Hotmail outage explained, preventative steps taken (we suggest some more of our own)

wave4hotmail News Today on the Inside Windows Live blog, to their credit, the Windows Live team through Mike Schackwitz explained what happened in the Hotmail outage that occurred over the New Year’s Day weekend.  Basically, after running some automated stress tests, some dummy log in accounts were reset, and in doing so inadvertently reset some real Live ID accounts as well.

In Hotmail, one way we monitor the health of the email service is through automated tests. We set up a number of accounts with different configurations, and then use automated tests to log into these accounts, simulate normal user activity and behavior, and report when errors are found. We use scripts to create and delete these test accounts in bulk. The way we delete a test account is to remove its record from a group of directory servers that route users and incoming mail to the correct mailbox. 

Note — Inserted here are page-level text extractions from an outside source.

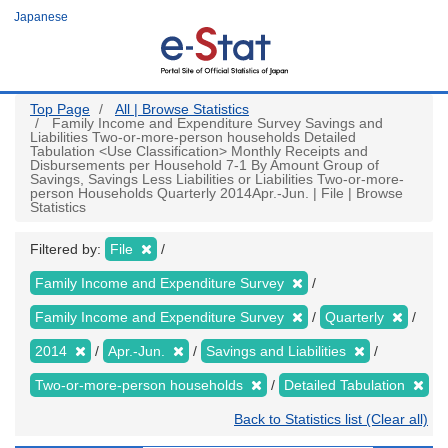
Skip
Japanese
to
main
content
Top Page
All | Browse Statistics
Family Income and Expenditure Survey Savings and
Liabilities Two-or-more-person households Detailed
Tabulation <Use Classification> Monthly Receipts and
Disbursements per Household 7-1 By Amount Group of
Savings, Savings Less Liabilities or Liabilities Two-or-more-
person Households Quarterly 2014Apr.-Jun. | File | Browse
Statistics
Filtered by:
File
Family Income and Expenditure Survey
Family Income and Expenditure Survey
Quarterly
2014
Apr.-Jun.
Savings and Liabilities
Two-or-more-person households
Detailed Tabulation
Back to Statistics list (Clear all)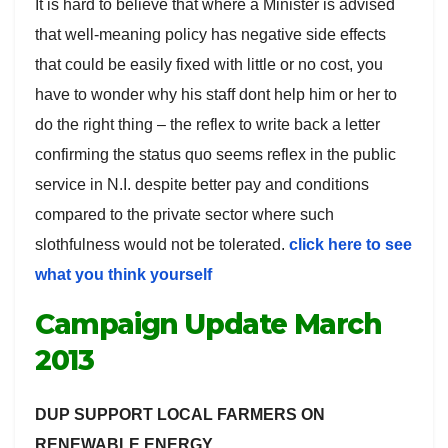
It is hard to believe that where a Minister is advised
that well-meaning policy has negative side effects
that could be easily fixed with little or no cost, you
have to wonder why his staff dont help him or her to
do the right thing – the reflex to write back a letter
confirming the status quo seems reflex in the public
service in N.I. despite better pay and conditions
compared to the private sector where such
slothfulness would not be tolerated.
click here to see
what you think yourself
Campaign Update March
2013
DUP SUPPORT LOCAL FARMERS ON
RENEWABLE ENERGY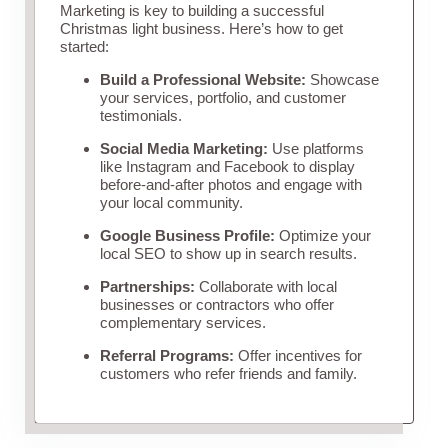
Marketing is key to building a successful
Christmas light business. Here’s how to get
started:
Build a Professional Website:
Showcase
your services, portfolio, and customer
testimonials.
Social Media Marketing:
Use platforms
like Instagram and Facebook to display
before-and-after photos and engage with
your local community.
Google Business Profile:
Optimize your
local SEO to show up in search results.
Partnerships:
Collaborate with local
businesses or contractors who offer
complementary services.
Referral Programs:
Offer incentives for
customers who refer friends and family.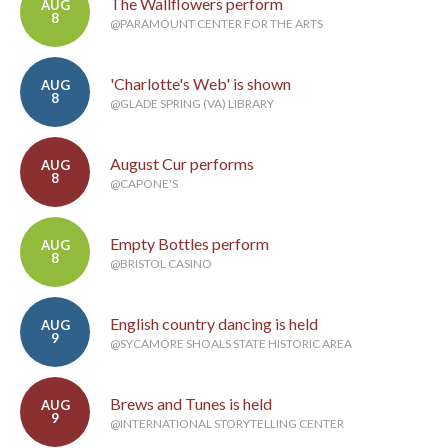
The Wallflowers perform
AUG
8
@PARAMOUNT CENTER FOR THE ARTS
'Charlotte's Web' is shown
AUG
8
@GLADE SPRING (VA) LIBRARY
August Cur performs
AUG
8
@CAPONE'S
Empty Bottles perform
AUG
8
@BRISTOL CASINO
English country dancing is held
AUG
9
@SYCAMORE SHOALS STATE HISTORIC AREA
Brews and Tunes is held
AUG
9
@INTERNATIONAL STORYTELLING CENTER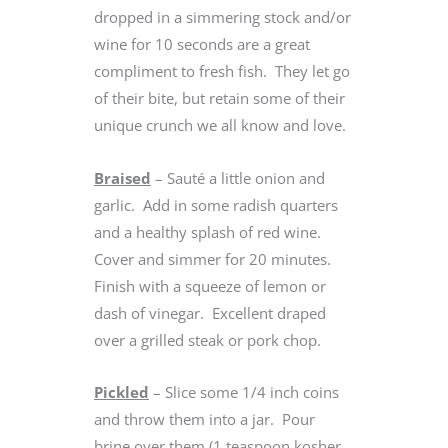
dropped in a simmering stock and/or
wine for 10 seconds are a great
compliment to fresh fish. They let go
of their bite, but retain some of their
unique crunch we all know and love.
Braised
– Sauté a little onion and
garlic. Add in some radish quarters
and a healthy splash of red wine.
Cover and simmer for 20 minutes.
Finish with a squeeze of lemon or
dash of vinegar. Excellent draped
over a grilled steak or pork chop.
Pickled
– Slice some 1/4 inch coins
and throw them into a jar. Pour
brine over them (1 teaspoon kosher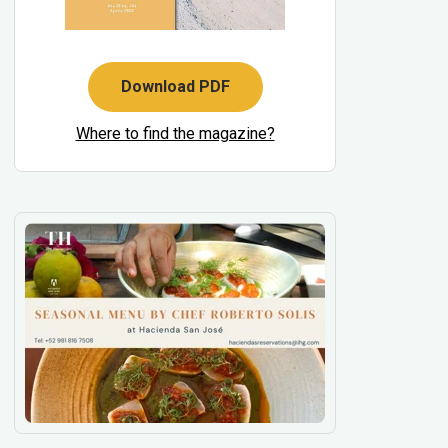
Download PDF
Where to find the magazine?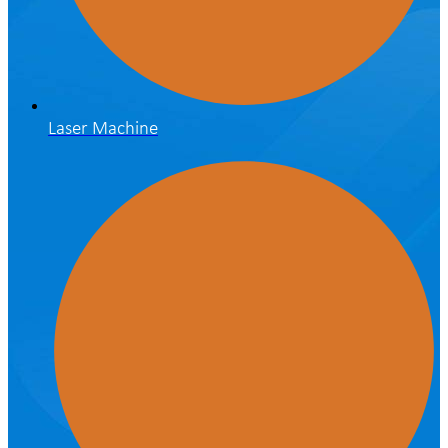
Laser Machine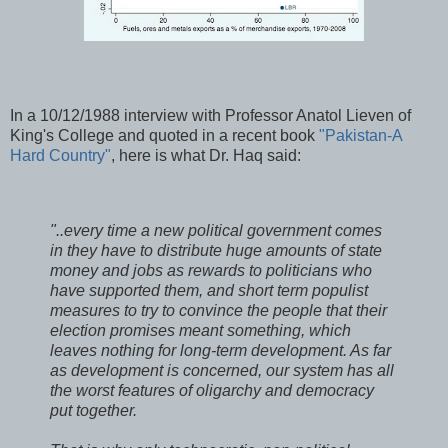
In a 10/12/1988 interview with Professor Anatol Lieven of
King's College and quoted in a recent book
"Pakistan-A
Hard Country"
, here is what Dr. Haq said:
"..every time a new political government comes
in they have to distribute huge amounts of state
money and jobs as rewards to politicians who
have supported them, and short term populist
measures to try to convince the people that their
election promises meant something, which
leaves nothing for long-term development. As far
as development is concerned, our system has all
the worst features of oligarchy and democracy
put together.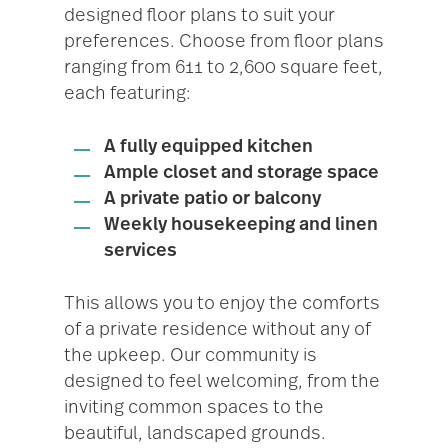
designed floor plans to suit your
preferences. Choose from floor plans
ranging from 611 to 2,600 square feet,
each featuring:
A fully equipped kitchen
Ample closet and storage space
A private patio or balcony
Weekly housekeeping and linen
services
This allows you to enjoy the comforts
of a private residence without any of
the upkeep. Our community is
designed to feel welcoming, from the
inviting common spaces to the
beautiful, landscaped grounds.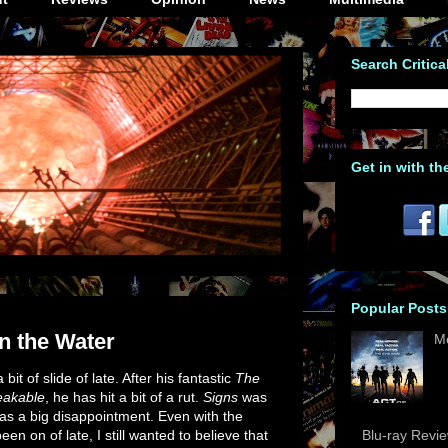
Search Critica
Get in with th
Popular Posts
n the Water
M
t of slide of late. After his fantastic
The
eakable
, he has hit a bit of a rut.
Signs
was
s a big disappointment. Even with the
 on of late, I still wanted to believe that
Blu-ray Revi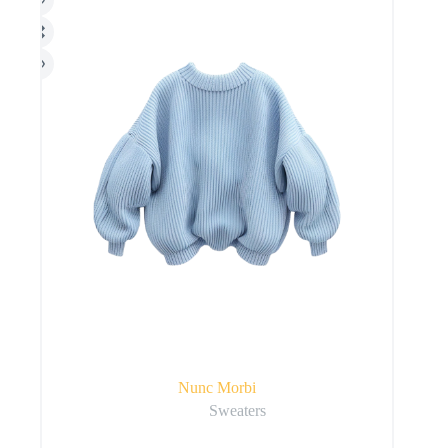
Nunc Morbi
Sweaters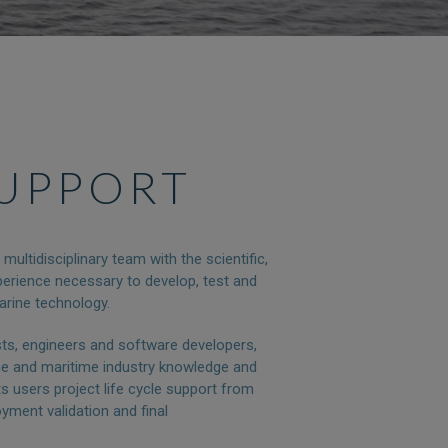
SUPPORT
ultidisciplinary team with the scientific,
erience necessary to develop, test and
arine technology.
sts, engineers and software developers,
ne and maritime industry knowledge and
s users project life cycle support from
oyment validation and final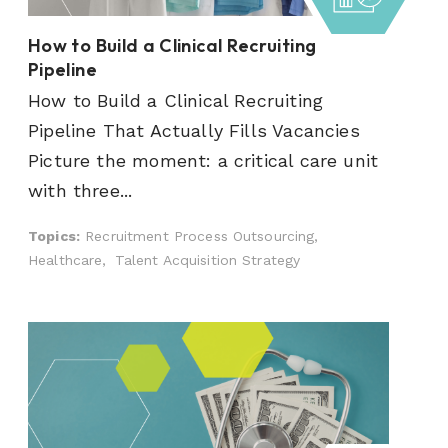
How to Build a Clinical Recruiting
Pipeline
How to Build a Clinical Recruiting
Pipeline That Actually Fills Vacancies
Picture the moment: a critical care unit
with three...
Topics:
Recruitment Process Outsourcing,
Healthcare,
Talent Acquisition Strategy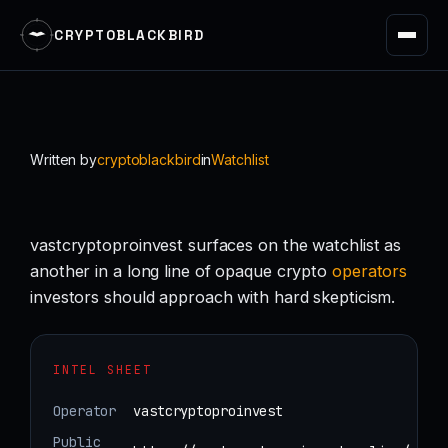
CRYPTOBLACKBIRD
Skip
to
content
Written by
cryptoblackbird
in
Watchlist
vastcryptoproinvest surfaces on the watchlist as
another in a long line of opaque crypto
operators
investors should approach with hard skepticism.
INTEL SHEET
Operator
vastcryptoproinvest
Public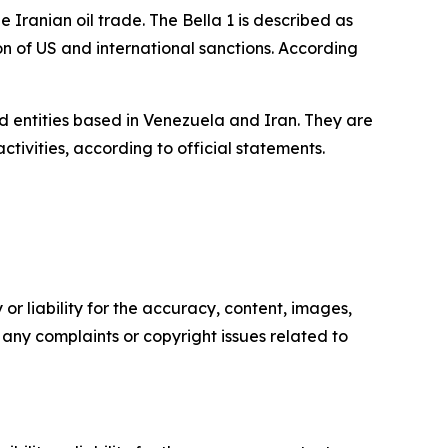
 Iranian oil trade. The Bella 1 is described as
ion of US and international sanctions. According
d entities based in Venezuela and Iran. They are
ivities, according to official statements.
or liability for the accuracy, content, images,
ve any complaints or copyright issues related to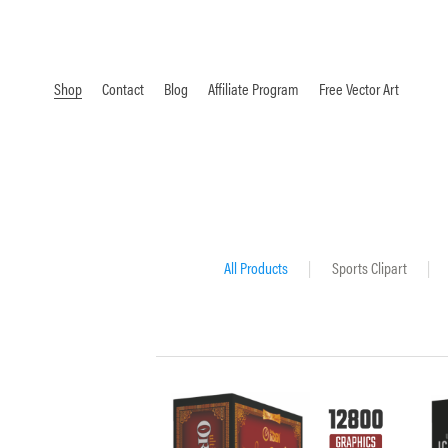
Shop
Contact
Blog
Affiliate Program
Free Vector Art
All Products
|
Sports Clipart
|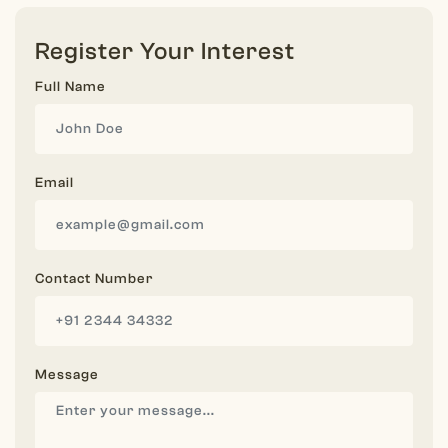
Register Your Interest
Full Name
Email
Contact Number
Message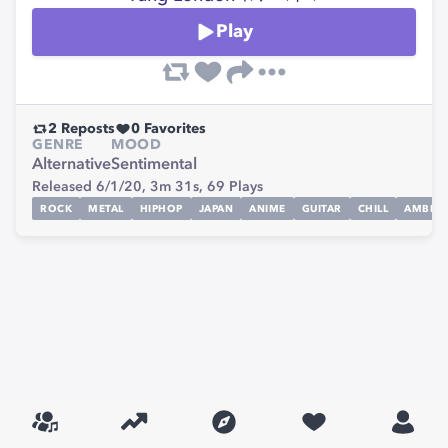
Play
2
Reposts
0
Favorites
GENRE
MOOD
Alternative
Sentimental
Released 6/1/20,
3m 31s,
69
Plays
ROCK
METAL
HIPHOP
JAPAN
ANIME
GUITAR
CHILL
AMBIEN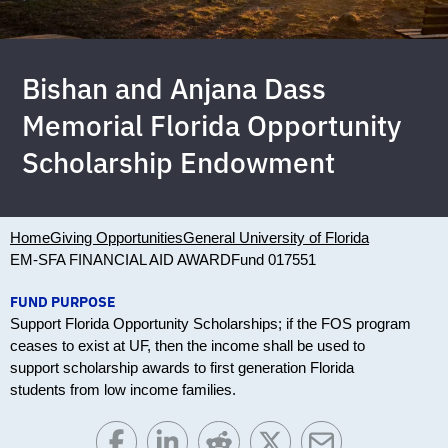
Bishan and Anjana Dass
Memorial Florida Opportunity
Scholarship Endowment
Home
Giving Opportunities
General University of Florida
EM-SFA FINANCIAL AID AWARD
Fund 017551
FUND PURPOSE
Support Florida Opportunity Scholarships; if the FOS program
ceases to exist at UF, then the income shall be used to
support scholarship awards to first generation Florida
students from low income families.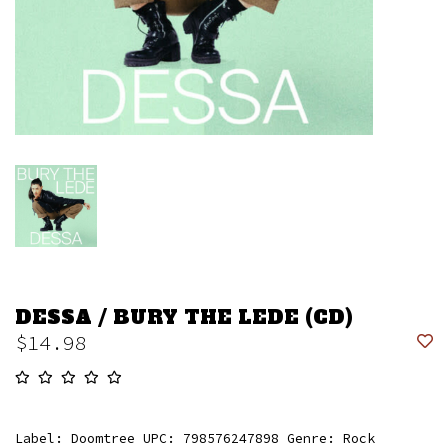
DESSA / BURY THE LEDE (CD)
$14.98
Label: Doomtree UPC: 798576247898 Genre: Rock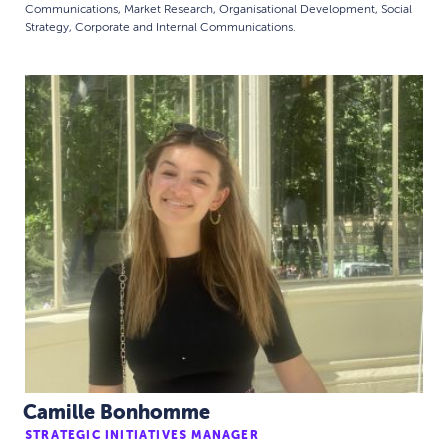
Communications, Market Research, Organisational Development, Social
Strategy, Corporate and Internal Communications.
Camille Bonhomme
STRATEGIC INITIATIVES MANAGER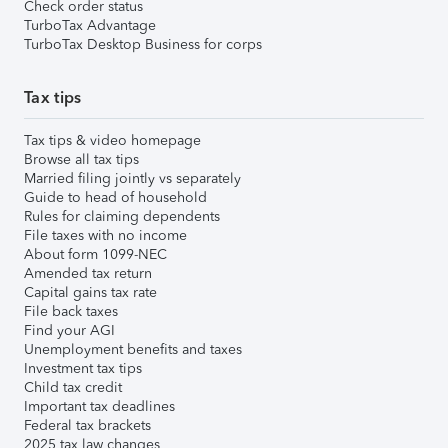
Check order status
TurboTax Advantage
TurboTax Desktop Business for corps
Tax tips
Tax tips & video homepage
Browse all tax tips
Married filing jointly vs separately
Guide to head of household
Rules for claiming dependents
File taxes with no income
About form 1099-NEC
Amended tax return
Capital gains tax rate
File back taxes
Find your AGI
Unemployment benefits and taxes
Investment tax tips
Child tax credit
Important tax deadlines
Federal tax brackets
2025 tax law changes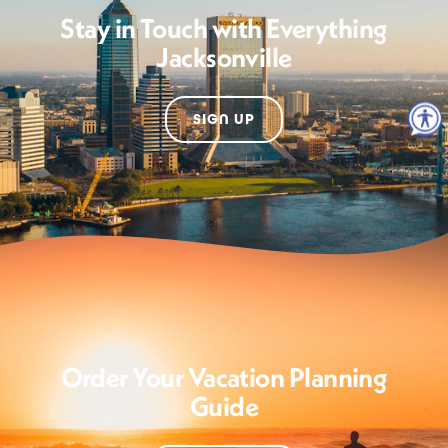
Stay in Touch with Everything
Jacksonville
SIGN UP
Order Your Vacation Planning
Guide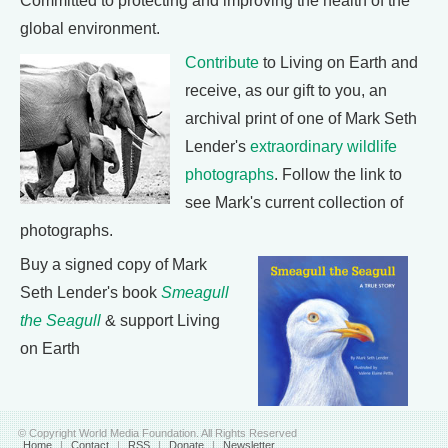
Committed to protecting and improving the health of the
global environment.
Contribute
to Living on Earth and
receive, as our gift to you, an
archival print of one of Mark Seth
Lender's
extraordinary wildlife
photographs
. Follow the link to
see Mark's current collection of
photographs.
Buy a signed copy of Mark
Seth Lender's book
Smeagull
the Seagull
& support Living
on Earth
© Copyright World Media Foundation. All Rights Reserved
Home
|
Contact
|
RSS
|
Donate
|
Newsletter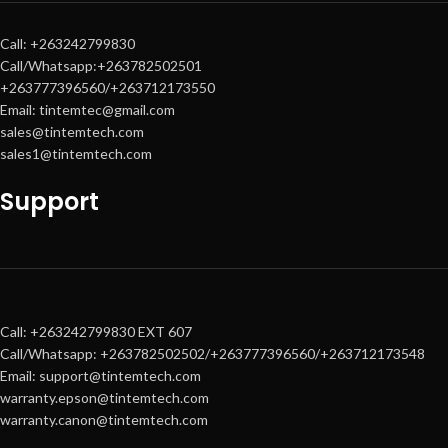
Call: +263242799830
Call/Whatsapp:+263782502501
+263777396560/+263712173550
Email: tintemtec@gmail.com
sales@tintemtech.com
sales1@tintemtech.com
Support
Call: +263242799830 EXT 607
Call/Whatsapp: +263782502502/+263777396560/+263712173548
Email: support@tintemtech.com
warranty.epson@tintemtech.com
warranty.canon@tintemtech.com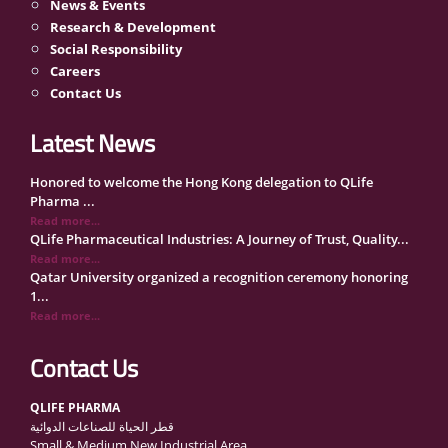
News & Events
Research & Development
Social Responsibility
Careers
Contact Us
Latest News
Honored to welcome the Hong Kong delegation to QLife
Pharma ...
Read more...
QLife Pharmaceutical Industries: A Journey of Trust, Quality...
Read more...
Qatar University organized a recognition ceremony honoring
1...
Read more...
QLife Pharma Participation in the National Manufacturers
Con...
Read more...
Inside Qatar Medical Care Exhibition with Dr. Ahmed Hamad
Contact Us
Al...
Read more...
QLIFE PHARMA
QLife Pharma to Participate in MediCARE Qatar 2025
قطر الحياة للصناعات الدوائية
Read more...
Small & Medium New Industrial Area
Vomet-Off Syrup Launch Event – Doha, Qatar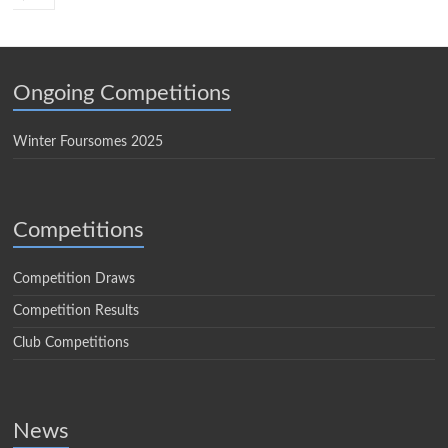
Ongoing Competitions
Winter Foursomes 2025
Competitions
Competition Draws
Competition Results
Club Competitions
News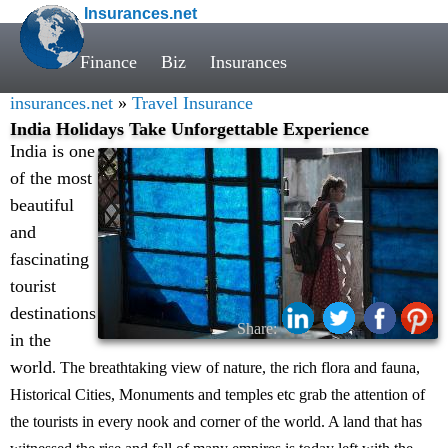
Insurances.net
Finance
Biz
Insurances
insurances.net
»
Travel Insurance
India Holidays Take Unforgettable Experience
India is one
of the most
beautiful
and
fascinating
tourist
destinations
Share:
in the
world
. The breathtaking view of nature, the rich flora and fauna,
Historical Cities, Monuments and temples etc grab the attention of
the tourists in every nook and corner of the world. A land that has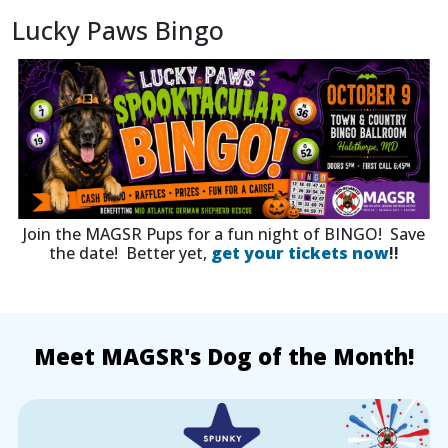
Lucky Paws Bingo
Join the MAGSR Pups for a fun night of BINGO! Save
the date! Better yet,
get your tickets now
!!
Meet MAGSR's Dog of the Month!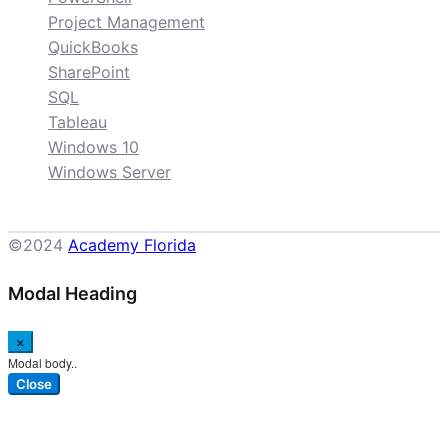
Project Management
QuickBooks
SharePoint
SQL
Tableau
Windows 10
Windows Server
©2024
Academy Florida
Modal Heading
×
Modal body..
Close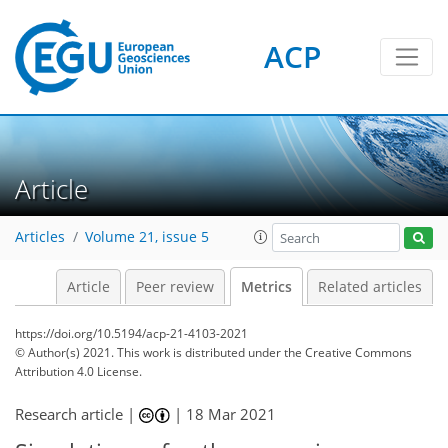
ACP
6
3
4
4
4
0
Article
Articles
Volume 21, issue 5
Article
Peer review
Metrics
Related articles
https://doi.org/10.5194/acp-21-4103-2021
© Author(s) 2021. This work is distributed under
the Creative Commons
Attribution 4.0 License.
Research article |
|
18 Mar 2021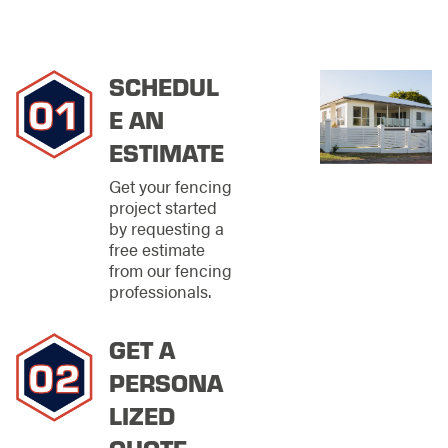
businesses needing
secure perimeters.
Have an idea but not
sure how it'll look?
SCHEDUL
E AN
Our team can create
a mockup from your
ESTIMATE
design to ensure the
final product meets
Get your fencing
your expectations. We
project started
are dedicated to
by requesting a
making your ideal
free estimate
fence a reality, and
from our fencing
we won't stop until
professionals.
you're completely
satisfied.
GET A
Selecting the right
PERSONA
fence for your
property involves
LIZED
more than aesthetics;
QUOTE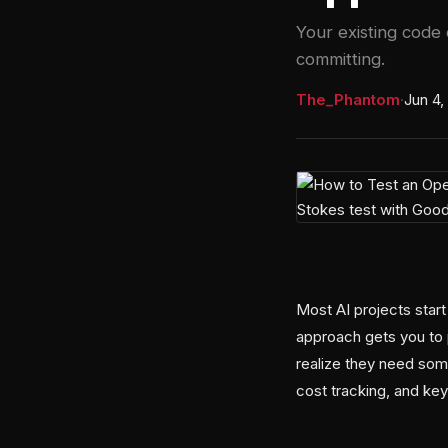
Your existing code 
committing.
The_Phantom
·
Jun 4,
Most AI projects start
approach gets you to 
realize they need som
cost tracking, and key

On December 30th, we had an error in a script that inadvertently removed the directory records of a small number of real user accounts along with a set of test accounts. Please note that the email messages and folders of impacted users were not deleted; only their inbox location in the directory servers was removed.  Therefore when they logged in, a new mailbox was automatically created for them on a new storage server that didn’t contain their old messages and folders.   This is why the accounts received the “Welcome to Hotmail” message. 

After describing the details of the outage (and we appreciate the openness here), Schackwitz goes on to describe a set of actions to make sure “this never happens again”:

  • We are updating our infrastructure to use a separate code path for provisioning and removing test accounts, so that our testing no longer risks affecting real user accounts. 
  • We are changing our issue alert process so that when multiple users report missing data, these issues get a higher priority and immediate action.
  • We are updating our feedback process so that we can more clearly communicate status to affected customers through the support forums.

While we commend the Windows Live team for making changes in their procedures, to learn from their mistakes, so to speak, but we’d like to add a couple suggestions of our own:

  • Monitor your forums (in person).  We had numerous reports from LiveSide readers on the rash of new complaints in the forums, well before the issue became well known.  If our readers were on it, why wasn’t Windows Live?
  • Get involved in your forums.  While we were interested (and ok, a little bit amused) to see Corp VP Chris Jones join the Facebook group, he, and other Windows Live executives and managers shouldn’t be strangers in the forums.  They should not only monitor and listen, but participate.
  • Get rid of the 270 day limit.  While the vast majority of unattended accounts may have been abandoned, the minority that aren’t are vocal and upset to have lost their emails.  Simply isn’t worth the bad buzz.

Again, we appreciate the openness and honesty that Schackwitz and Windows Live displayed by posting an explanation, it’s the kind of thing that we need to see more of across Windows Live.